Citizens gathered more than 80 million geolocated radiation data points. The information helped fill the data gaps left when power was knocked out, disabling many of the government’s measuring tools. Safecast data was often gleaned from areas such as roads or communities.
Carolynne Hultquist, a doctoral candidate in geography, compared these results with the government analysis. The goal was to determine if crowd-sourced measurements could provide reliable data during emergencies.
“A lot of times, citizen science is framed as scientists asking citizens to help with a project, but there are a lot of emerging citizen-led projects where scientists can help validate or analyze the data,” Hultquist said. “The validation process can also add a lot of credibility to citizen-led projects and could be used during a whole host of disasters.”
Managing big data
Imagine you wanted to forecast the amount of energy that could be harnessed from the sun nationwide using photovoltaic solar panels. Or, you wanted to chart the most productive regions. For accuracy, you could take 100-year models for thousands of locations. But that computation could take months, or longer.
How much data could you omit while still retaining accuracy?

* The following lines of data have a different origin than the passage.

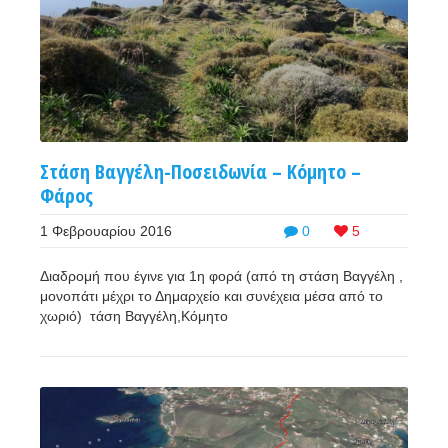
Στάση Βαγγέλη-Ποσειδωνία – Κόμητο –
Φάρος
1 Φεβρουαρίου 2016
0
5
Διαδρομή που έγινε για 1η φορά (από τη στάση Βαγγέλη ,
μονοπάτι μέχρι το Δημαρχείο και συνέχεια μέσα από το
χωριό) τάση Βαγγέλη,Κόμητο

That’s what Weiming Hu, a doctoral candidate in geography, is trying to figure out using his programing skills and statistics knowledge.
Simply, you could start cutting data points from each region. But that’s not the best way, Hu says.

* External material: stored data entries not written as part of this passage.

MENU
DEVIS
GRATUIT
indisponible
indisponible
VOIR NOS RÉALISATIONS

“By targeting areas that have a larger weather variability we can achieve the same level of accuracy with far less computation,” Hu said. “We’re saving our computing resources and speeding up the process. We’re steering the computation to where it is needed.”
Hu, in collaboration with Michael Mann, distinguished professor of atmospheric science, and Shantenu Jha, associate professor at Rutgers University, is integrating machine learning algorithms and the Analog Ensemble technique to automatically construct an unstructured grid topology over the United States for faster and better weather forecasts.
These forecasts are then included in a model that predicts energy production under different atmospheric conditions with the goal of determining which locations are best suited for long-term solar power generation, factoring for changes in climate.
The future of GEOlab
New challenges arise from data that has promising potential but is unstructured. Drones are among the fastest growing platform to generate high-quality data, and they are being investigated by GEOlab.
Cervone said that the areas of data generation have outpaced our ability to utilize this information. Solving that will improve our ability to adapt and respond in a range of areas.
“The challenge is that data have grown at a faster rate than our ability to analyze them,” Cervone said. “Our group will have the greatest impact in areas related to both disaster and renewable energy by developing scalable methodologies to run on high-performance computers designed to tackle this ever-increasing and unprecedented amount of information.”
Cervone envisions the creation of a new center with the Institute for CyberScience (ICS) and the Environmental and Earth Systems Institute (EESI) to stress geoinformatics research at Penn State.